Publishing Garbage at Scale
Google search executive Danny Sullivan wrote last week that Helpful Content was designed to “tackle content that seems to have been primarily created for ranking well in search engines rather than to help or inform people.” Danny’s correct.
I can create a website in minutes and have bots create plausible, mostly accurate essays as content. Add in machine generated images of people and places and surround the whole thing with ads. Millions of people globally have those skills and could generate several of those sites every day. One of the biggest complaints I’ve seen in forums for that type of software is that the content creation process doesn’t automatically run and relies on human prompts, which slows it down.

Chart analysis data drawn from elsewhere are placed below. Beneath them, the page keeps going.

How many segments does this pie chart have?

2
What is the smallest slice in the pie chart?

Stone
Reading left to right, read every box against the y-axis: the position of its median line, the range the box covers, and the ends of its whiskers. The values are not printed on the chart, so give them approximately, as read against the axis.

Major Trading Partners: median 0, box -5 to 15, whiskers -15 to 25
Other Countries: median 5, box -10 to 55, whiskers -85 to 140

New Product Review Updates
There’s something to be said for real reviews by nonexperts, but that has also been proven to be an area rife with fraud. Sullivan says that Google will be rolling out a new update in the coming weeks to have Google results show “more helpful, in-depth reviews based on firsthand expertise in search results.”

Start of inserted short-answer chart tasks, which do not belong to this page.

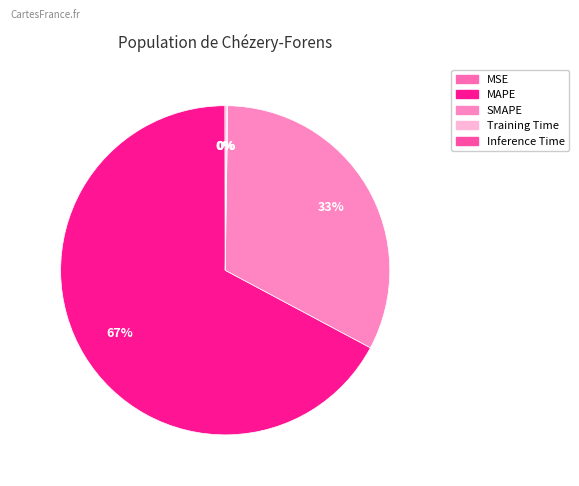

The MAPE slice represents 58% of the pie. True or false?

False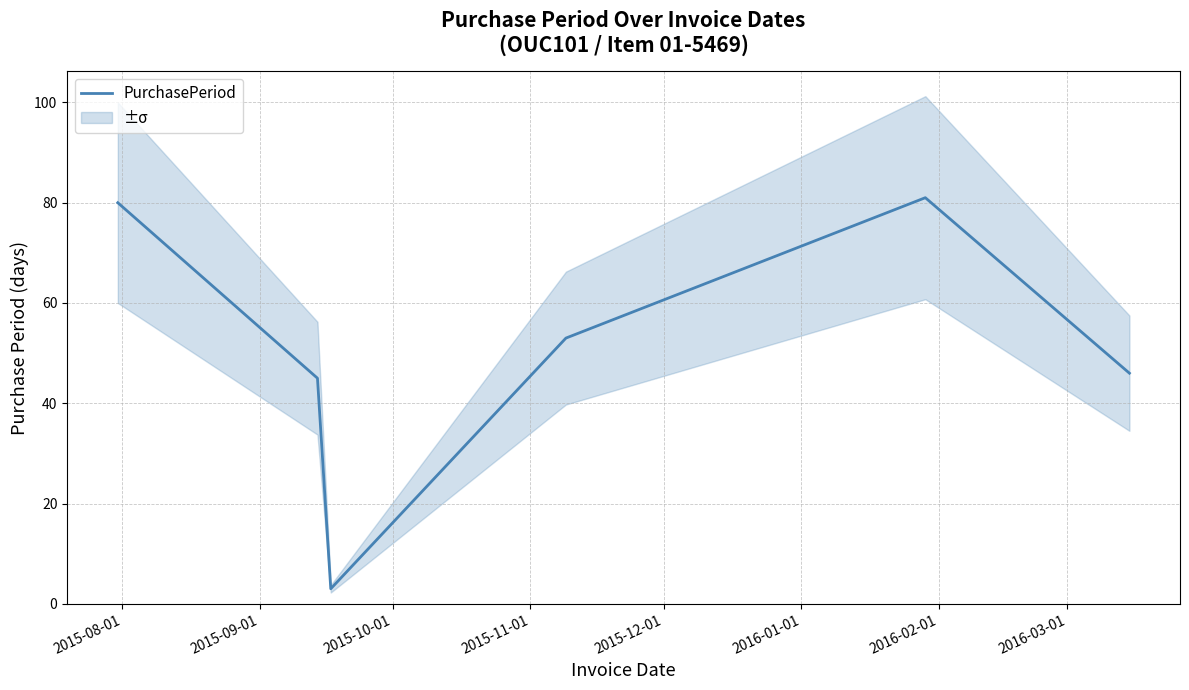

Does the chart display data point markers on the line(s)?

No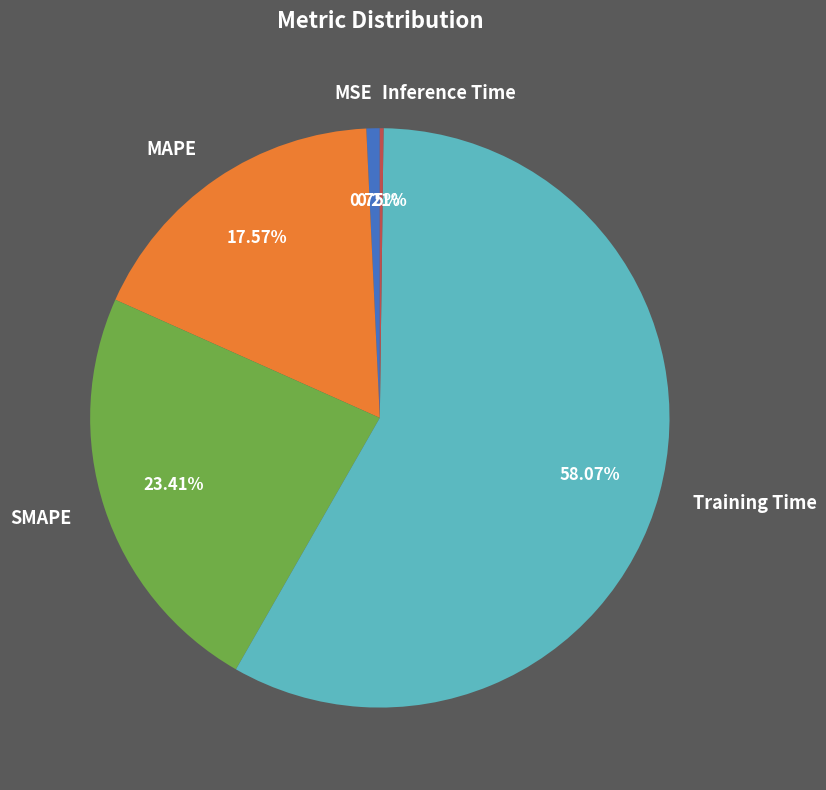

To the nearest percent, what is the difference between the MSE and SMAPE slice percentages?

23%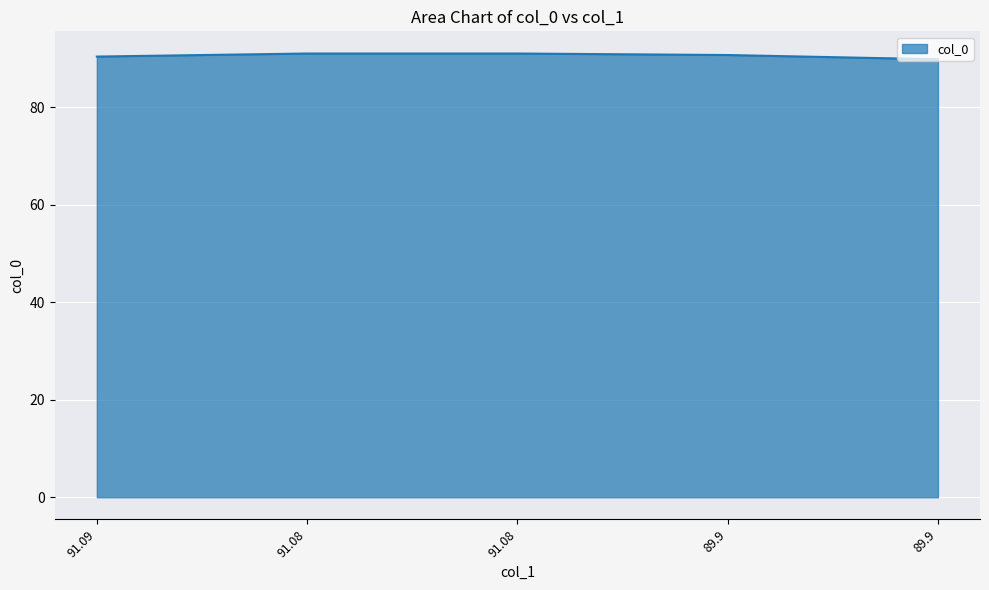

How many distinct data groups are displayed?

1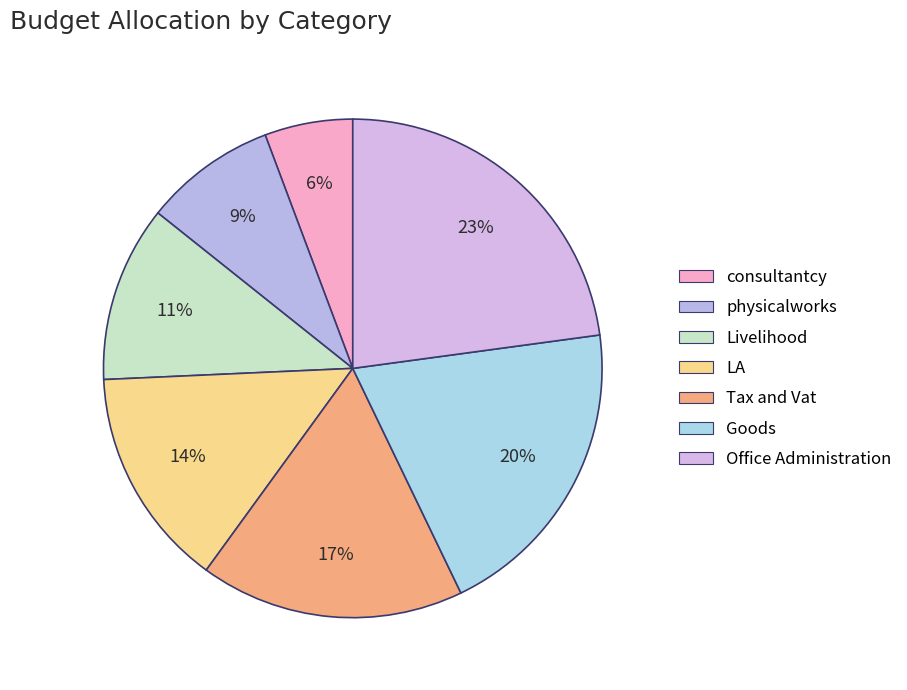

Which slice is the smallest?

consultantcy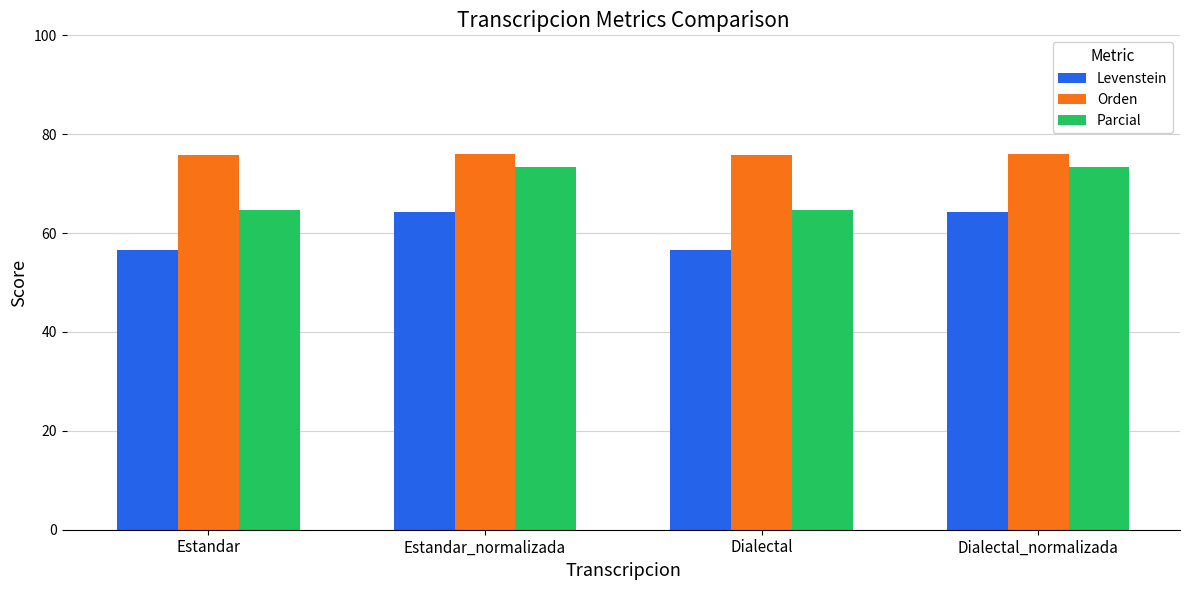

True or false: Parcial has a value of 28.1 at Dialectal_normalizada.

False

Even SEO Software Can Be Based on False Facts
As a young executive in the data industry, I quickly learned about the power of asynchronous data flow and the inequities that arose when one party in a transaction has more information than another.
That’s the perpetual state that search engine optimization has been in since Danny Sullivan and several other pioneers popularized the concept more than 25 years ago. Even today, well regarded tools can incorrectly insist that successful web content requires specific word counts, placement of keywords, or specific keyword densities.
The real trick to getting this information right is learning what works and monitoring it to take action when your tactics no longer outperform others.
Did That Really Happen? — Florida’s Banned Book List
Book banning is a very real problem, and we’ve previously posted a link to this remarkable Book Censorship list by the advocacy group EveryLibrary Institute.
Unfortunately, last week a meme surfaced that claimed to be a list of books that Florida has banned in its schools. The plausible list included oft-censored titles like The Handmaid’s Tale, To Kill A Mockingbird, and I Know Why The Caged Bird Sings.
Actor Mark Hamill and American Federation of Teachers president Randi Weingarten shared the list, which was more than enough to make it viral. USA Today unpacks the details.
Following Up — We Love Instagram Reels
We wrote one month ago about Meta changing the way its feeds are generated. Newly published data from HypeAuditor show that short-form video Reels on Instagram receive more reach engagement than other forms of content. HypeAuditor found that Reels accounted for 22% of content types but 35% of all likes and 34% of all reach.
Protip — Let Your Devices Update
Cybersecurity experts say we can help protect ourselves online by allowing our computers and phones to automatically update their operating systems. That’s because those updates often contain new code to keep your device safe. Here’s how to check and reset your preferences for each device type.
Screening Room — Dove Canada
We’re taking a break from YouTube this week and giving props to the never-shy Dove brand which waded into the controversial firing of Canadian news anchor Lisa LaFlamme. CTV cut the announcer loose after she had spent 35 years there, eleven of them as an anchor, following a network executive’s comment, “Who let Lisa’s hair go gray?”
Dove Canada’s 15 second spot is on Twitter.
Science Fiction World — Google’s Helper Robots
If you think Google has money now, watch what happens if they get helper robots correct and at a price point that ordinary consumers can afford.
Coffee Break — Gorgeous, Weird Medieval Medicine
You must take some coffee break to see this amazing and beautiful website being constructed by the Cambridge University Library showing a digitizing project for 180 medieval manuscripts about medicine. It’s breathtaking art and science.